> GIVEN PROBLEM A:
In the passage on education spending below, set down word for word everything from "For these stylised" down to "average teacher salaries.".
> GIVEN PROBLEM B:
Translate this sentence from the passage on education spending into Spanish: "Clearly this is a significant challenge and is a major increase relative to current spending levels."
# start of TEXT SHOWN
For these stylised groups, education spending and service delivery characteristics were analysed enabling several clear patterns to emerge. Group 1 who is relatively more successful than the other groups devote a high share of their GDP to public primary education; have unit costs that fall in the middle range; pay teachers an average annual wage of about 3.3 times per capita GDP; have an average pupil-teacher ratio of 39:1 and have average repetition rates below 10 percent (Bruns et al, 2003). For Groups 2 and 3; their statistics deviated from these average values. For Group 2; countries in this bracket have lower average spending and much higher repetition rates – 28 percent on average. Group 3 countries have considerably higher unit costs, driven by very high average teacher salaries.

This analysis suggests that the countries doing relatively well in Group 1 may offer an indicative benchmark to guide the other groups, providing a clear strategy to achieve UPE. Furthermore, this data suggests that to achieve UPE countries have very different paths to follow including different costs and structure of service and delivery, compared to the indicative benchmark. Also brought to attention by Bruns et al (2003) is that to achieve UPE it also depends crucially on the education system reform other than just the financial reform. Such education reforms are discussed in a later chapter under policy proposals.

Bruns et al (2003) calculated that globally, roughly $33-38 billion per year in additional spending on primary education will be needed in developing countries between now and 2015 if UPE is to be achieved. Clearly this is a significant challenge and is a major increase relative to current spending levels. From this, Bruns et al (2003) do not believe that even with optimal policy reforms and strong domestic fiscal commitment to achieving UPE, countries themselves will not be able to generate the resources required, and will necessitate up to $5-7 billion of this spending to come from external aid.
# end of TEXT SHOWN
# start of DATA SHOWN
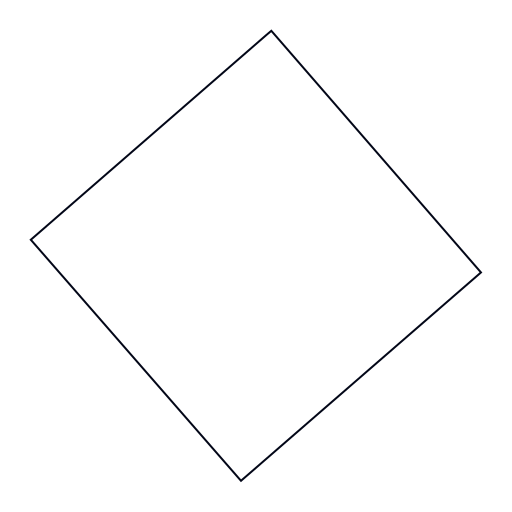 Valley, Nebraska, United States of America (Mercator projection), rotated 139°
{"feature_id": "52423323B79614094129954", "entity_name": "Valley", "entity_type": "district", "adm_level": 2, "iso_a3": "USA", "parent_name": "United States of America", "parent_adm1": "Nebraska", "projection": "mercator", "projection_center": [-98.949, 41.567], "detail": "fine", "context": "isolated", "style": "outline", "palette": "ink", "viewbox_px": 512, "rotation_deg": 139, "n_neighbors": 0, "source": "geoboundaries", "source_scale": "gbopen_adm2", "svg_char_len": 245}
<svg xmlns="http://www.w3.org/2000/svg" viewBox="0 0 512 512"><g transform="rotate(139 256 256)"><path d="M415.3,416.0L414.8,96.2L410.0,96.2L97.0,96.0L96.7,415.9L103.1,416.0L415.3,416.0Z" fill="none" stroke="#020617" stroke-width="2"/></g></svg>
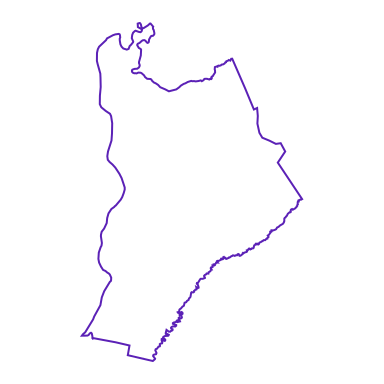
# end of DATA SHOWN
> CORRECT RESPONSE A:
For these stylised groups, education spending and service delivery characteristics were analysed enabling several clear patterns to emerge. Group 1 who is relatively more successful than the other groups devote a high share of their GDP to public primary education; have unit costs that fall in the middle range; pay teachers an average annual wage of about 3.3 times per capita GDP; have an average pupil-teacher ratio of 39:1 and have average repetition rates below 10 percent (Bruns et al, 2003). For Groups 2 and 3; their statistics deviated from these average values. For Group 2; countries in this bracket have lower average spending and much higher repetition rates – 28 percent on average. Group 3 countries have considerably higher unit costs, driven by very high average teacher salaries.

> CORRECT RESPONSE B:
Claramente, esto representa un desafío importante y supone un aumento considerable en relación con los niveles actuales de gasto.